§ Wybrany tekst
——————

Wiemy dlaczego Rafał Wolski i Damian Rasak nie pojawiali się na boisku w ostatnich trzech meczach Wisły Płock. Obaj pomocnicy byli kontuzjowani. Urazy są już jednak za nimi. Obaj mają szansę zagrać już w najbliższym spotkaniu Nafciarzy z Wisłą Kraków (poniedziałek, 25 kwietnia, godz. 19.00).
Bardziej prawdopodobny jest występ Wolskiego. 29-latek miał problemy z mięśniem dwugłowym uda. Ofensywny pomocnik zajęcia wznowił już w ubiegłym tygodniu i na siłę mógłby być brany pod uwagę przy ustalaniu składu na ostatni mecz płocczan z Lechem Poznań. Trener Pavol Stano ma jednak pewne zasady – po kontuzji zawodnik musi przejść u niego pełen tydzień treningów. To profilaktyka, żeby uniknąć odnowienia urazu. Z tego powodu jeden z liderów Nafciarzy (4 gole i 7 asyst w tym sezonie) nie znalazł się w kadrze meczowej na spotkanie Kolejorzem.

——————

§ Prezentowane dane
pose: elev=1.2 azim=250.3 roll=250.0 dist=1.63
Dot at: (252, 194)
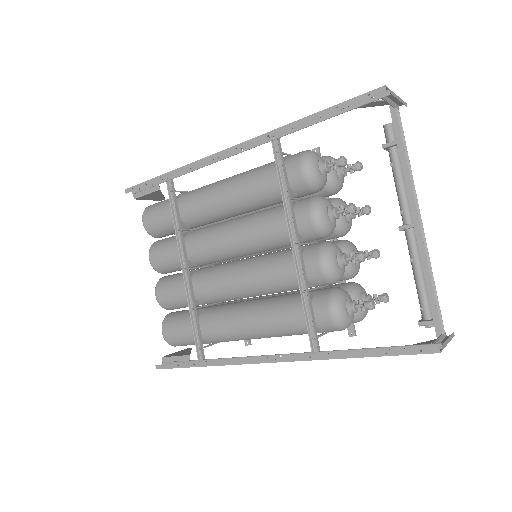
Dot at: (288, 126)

——————

§ Zadanie
Kontynuuj artykuł o powrocie Rafała Wolskiego i Damiana Rasaka po kontuzjach, zaczynając od miejsca po ostatnim zdaniu.

§ Odpowiedź do zadania
Nieco inaczej sytuacja miała się z Rasakiem (3 bramki i 2 asysty w obecnych rozgrywkach Ekstraklasy). 26-latek miał problemy z kostką. Sprawa nie była poważna, ale dość bolesna i z tego powodu do treningów na pełnych obciążeniach wrócił dopiero w tym tygodniu. Jeżeli trener Stano będzie się sztywno trzymał swoich zasad, to defensywny pomocnik pod Wawelem może jeszcze odpoczywać. Ostateczna decyzja będzie należała do słowackiego szkoleniowca.
Wolski (22 mecze) i Rasak (25 występów w tym sezonie) zazwyczaj są podstawowymi graczami Wisły Płock. Pod ich nieobecność drużyna wygrała dwa spotkania – z Górnikiem Zabrze (3:2) i Pogonią Szczecin (2:1). Jedno także przegrała – z Lechem Poznań (0:1).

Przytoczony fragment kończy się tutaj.